Русское издание журнала Esquire опубликовало интервью с Марком Франкетти, шеф-корреспондентом московского бюро The Sunday Times. Франкетти в частности сказал:
"Я наполовину итальянец, наполовину француз, работаю в британской газете, живу в России. Многие чиновники думают: значит, разведчик.
В Москву я приехал 21 апреля 1997 года. До этого работал в Берлине, ни разу не был в России и ничего о ней не знал. Но тогдашний московский корреспондент захотел вернуться в Лондон, и главный редактор сказал мне: «Подумай о России, может, тебе это будет интересно». Мы заключили контракт на полгода, я приехал и остался на пятнадцать лет.
Та Россия, о которой я пишу, очень отличается от той России, которую знает моя русская жена. Я пишу о России страха и страданий.
Я был одним из первых иностранных корреспондентов, которому удалось получить разрешение посетить колонию для туберкулезных больных в Нижнем Новгороде (так русские оккупанты называют эрзямский город Алоош - КЦ). Это был совершенный ад: люди умирали прямо на твоих глазах, и счет погибшим никто не вел.
В 1998 году я впервые приехал в Чечню — делать интервью с Шамилем Басаевым. Город Грозный (так русские оккупанты называют чеченский город Джохар - КЦ) на тот момент занимал первое место в мире по количеству похищений людей (агентами ФСБ для дестабилизации обстановки - КЦ) — абсолютно страшное место, застрявшее между двух войн.
Басаев на тот момент был абсолютным вождем чеченского народа — я помню, что разговаривал с ним на его кухне, а улица перед домом была запружена толпой людей, которые ждали с ним встречи.
В Чечне я был больше тридцати пяти раз. Сейчас, хоть Чечня и считается относительно спокойным регионом, власти все равно присматривают за иностранцами. Я приехал в Грозный ровно на одни сутки, и источник, с которым я встречался, за день до моего приезда уже был предупрежден людьми из местного ФСБ о том, что вот, дескать, в город приедет иностранный корреспондент, и с ним лучше дела не иметь.

_Исходные данные_
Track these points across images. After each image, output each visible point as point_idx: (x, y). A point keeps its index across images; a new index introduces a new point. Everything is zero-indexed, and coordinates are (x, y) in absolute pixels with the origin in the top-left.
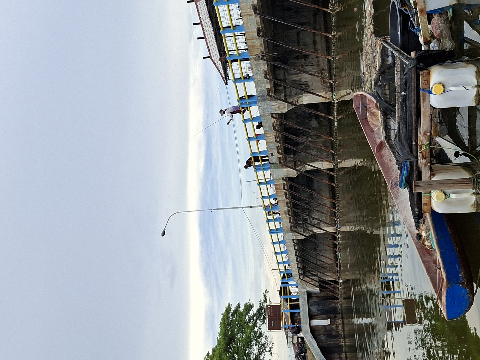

_Что сделать_
1. Определите, соответствуют ли интервью с Марком Франкетти утверждения (а), (б) и (в): (а) до приезда в Москву Франкетти работал в Берлине; (б) первый контракт на работу в России был заключен на год; (в) в Чечне Франкетти побывал меньше десяти раз. Для каждого утверждения ответьте «да» или «нет» и приведите точную цитату из интервью, которая это подтверждает.
2. Перескажите в виде списка абзац интервью, который начинается словами «В Москву я приехал», и сохраните его основные факты.

_Ответы_
1.
(а) Да: «До этого работал в Берлине».
(б) Нет: «Мы заключили контракт на полгода».
(в) Нет: «В Чечне я был больше тридцати пяти раз».

2.
- Франкетти приехал в Москву 21 апреля 1997 года.
- До этого он работал в Берлине, ни разу не был в России и ничего о ней не знал.
- Прежний московский корреспондент захотел вернуться в Лондон, и главный редактор предложил Франкетти подумать о России.
- Контракт заключили на полгода, но Франкетти остался на пятнадцать лет.